Data Cleaning Checklist for Python and Pandas

Frank Flavell
7 min readSep 23, 2022

--

Data cleaning is sometimes referred to with the more dramatic and action packed “data wrangling,” which conjures up images of Data Scientists as gun slingers, trailblazing new frontiers and taming wild broncos. I’ve found that such fantasies are useful when coping with tedious and time-consuming tasks that in reality cause an existential crisis.

Data cleaning, after data sourcing, is the second and often the most emotionally taxing step of the Data Science process. Which is why it’s very important to master the tricks of the trade so ‘data wrangling’ doesn’t wrangle you. Below is a checklist to help you get started.
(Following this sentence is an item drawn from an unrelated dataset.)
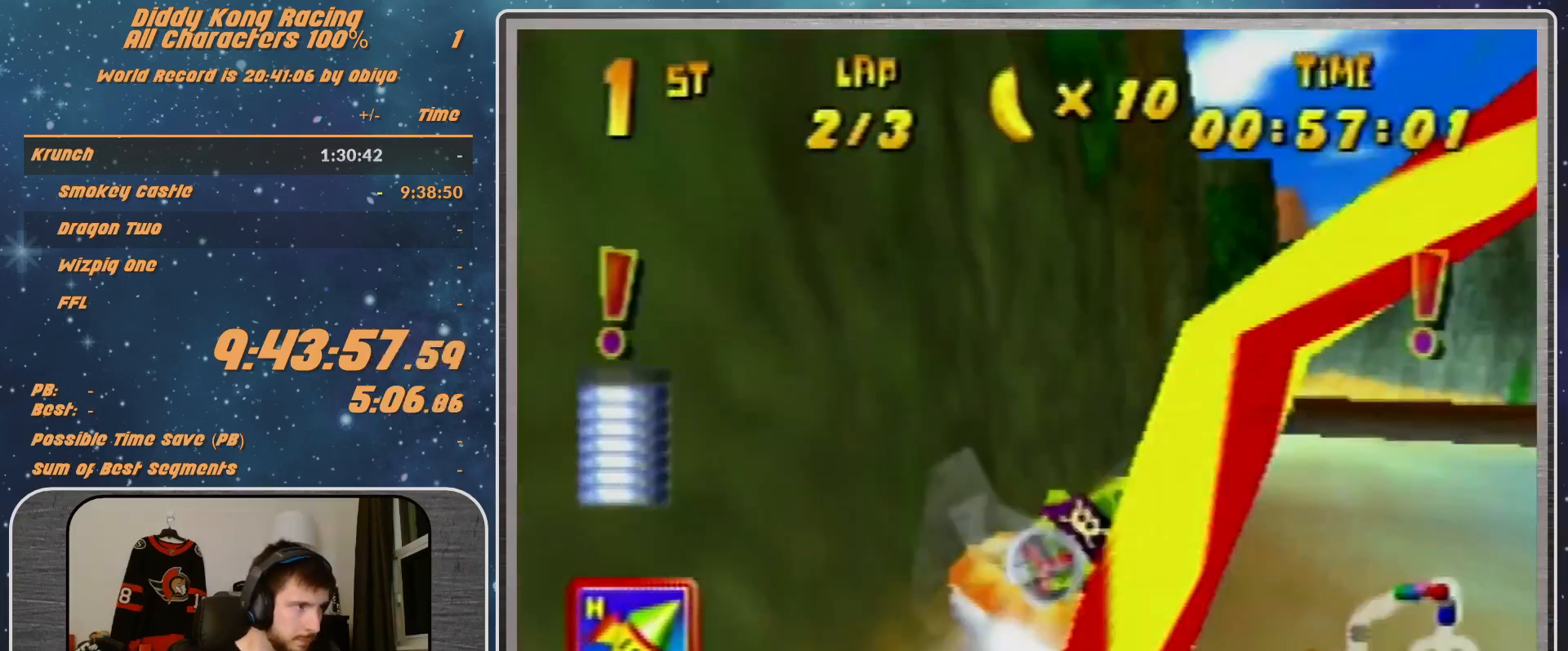
{"buttons": ["A", "R1"], "left_stick": "left", "events": [[67, "A", "up"], [467, "A", "down"], [467, "left_stick", "left"]]}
This checklist is specifically for Data Scientists using Python and the Pandas package for DataFrames.

Import Data & Review

First things first, we need to import the relevant Python packages as well as your data.

import pandas as pd

Your dataset could be saved in many different file types. Use the following commands to import some of the most common file types into a Pandas DataFrame. This list isn’t exhaustive so, if you’re working with a different file type, you can simply use your favorite search engine or the Pandas documentation to find the right command.

df = pd.read_csv('file_name.csv')
df = pd.read_excel()
df = pd.read_json()
df = pd.DataFrame.from_dict()
df = pd.read_stata('file_name.dta’)
df = pd.read_sql_table('table_name', 'postgres:///db_name')

Of the file types listed above, .csv is probably the most common. Here are several options for importing and filtering the data.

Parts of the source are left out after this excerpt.